Herein, we study the zero-shot generalisation behaviour of GO-MACE-23 (ref. 20), an MLIP model that was initially developed specifically for graphene oxide (GO). Conceptually, GO bridges the gap between pristine graphene and organic chemistry: its structural landscape involves a variety of bonding motifs from sp^2^ carbon sheets to oxygen-rich domains and reactive edge sites.^21^ We test whether this structural and chemical complexity may serve as a basis for transferability (albeit initially we thought of GO-MACE-23 as a single-purpose MLIP!), subjecting GO-MACE-23 to a range of out-of-domain benchmarks, from energetics to high-temperature molecular-dynamics (MD) simulations of chemical reactions. In this way, our present study explores: (i) the role of a chemically rich training dataset in building robust and generalisable MLIPs;^22^ (ii) the importance of GNN-based architectures in doing so; and (iii) the question whether GO-MACE-23 could form a starting point for foundational MLIPs bridging materials and molecular chemistry.

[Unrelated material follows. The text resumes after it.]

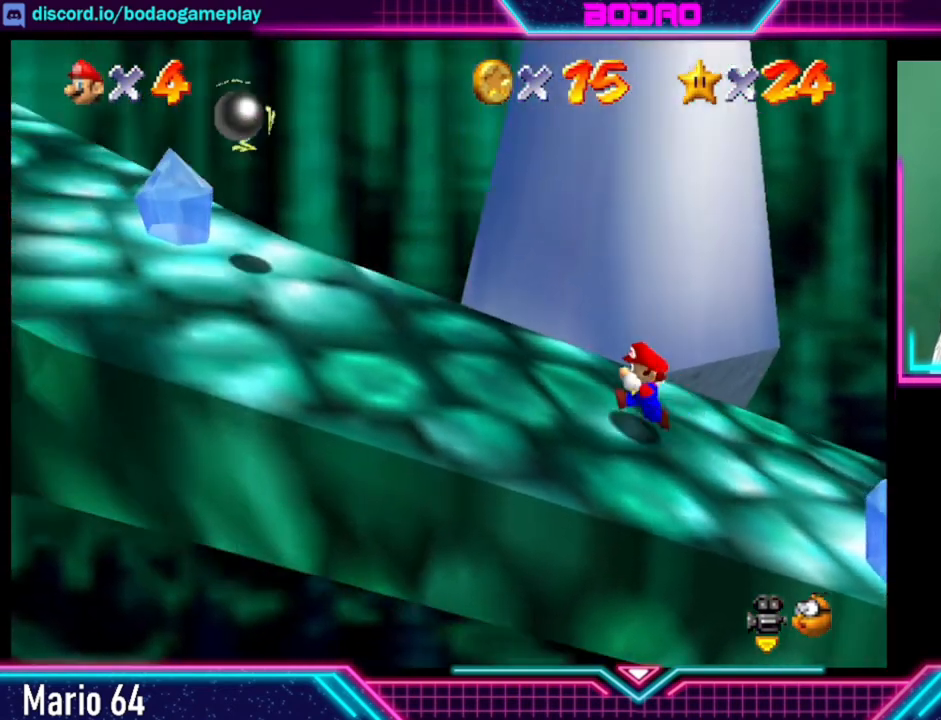
{"buttons": [], "left_stick": "left", "events": []}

Data and code supporting this work are publicly available (see “Data availability” statement below).

Methodology

The GO-MACE-23 and MACE-OFF24 models

We focus on the GO-MACE-23 model, which was built using the MACE architecture^10,11^ together with a bespoke data-generation protocol.^20^ Initial training data were generated “from scratch” using CASTEP + ML^23^ (accelerating ab initio MD through on-the-fly fitting of GAP models^24^), and then largely augmented through subsequent iterative training from MD trajectories driven by intermediate versions of MACE models. Over multiple iterations, configurations with functionalised edges, involving hydroxyl (–OH), aldehyde (–CHO), and carboxylic acid (–CO_2_H) moieties, were added to ensure good coverage of the structural and chemical features that might be expected to appear in a “real-world” GO sheet. Training labels, viz. total energies and forces, were obtained from density-functional-theory (DFT) computations performed with the plane-wave software CASTEP^25^ using on-the-fly generated pseudopotentials, the Perdew–Burke–Ernzerhof (PBE) exchange–correlation functional,^26^ and a plane-wave energy cutoff of 550 eV. An overview of the GO dataset is available in the SI.

As a baseline for current practice in modelling organic molecules, we choose two variants of the MACE-OFF family of MLIPs:^27^ the “large” version of MACE-OFF23 commonly referred to as MACE-OFF23(L), which is trained on the SPICE dataset of molecular data version 1,^28^ and the “medium” version of MACE-OFF24 commonly referred to as MACE-OFF24(M), which is trained on the SPICE dataset version 2.^29^ MACE-OFF24(M) is more similar to GO-MACE-23 in terms of architecture, with the exception of the radial cut-off: 3.7 Å for GO-MACE-23 and 6.0 Å for MACE-OFF24. More details about the hyperparameters of the GNNs used in this work are provided in the SI. In the remainder of this work, we refer to MACE-OFF23(L) simply as MACE-OFF23 and to MACE-OFF24(M) as MACE-OFF24. In using MACE-OFF24 models as benchmarks, it is important to note the different DFT levels of theory compared to GO-MACE-23 the SPICE labels were obtained using DFT with the ωB97M-D3(BJ) exchange–correlation functional^30,31^ and the def2-TZVPPD basis set.^32,33^

Benchmark data

We carry out numerical experiments using the revised version of the MD17 dataset (rMD17)^34^ as well as the QM7-X dataset.^35^ We select the 6 molecules from rMD17 that only contain the elements C, H, and O—the only ones in the GO dataset, and thus the only ones that GO-MACE-23 and other models directly fitted to its dataset can handle. For each molecule, we randomly select 1000 configurations from the available trajectories. The rMD17 labels were obtained in the original work using the PBE functional and the def2-SVP basis set.^26,32^ As for QM7-X, we randomly choose 100 configurations from each of the 6 most common chemical formulae that only include C, H, and O.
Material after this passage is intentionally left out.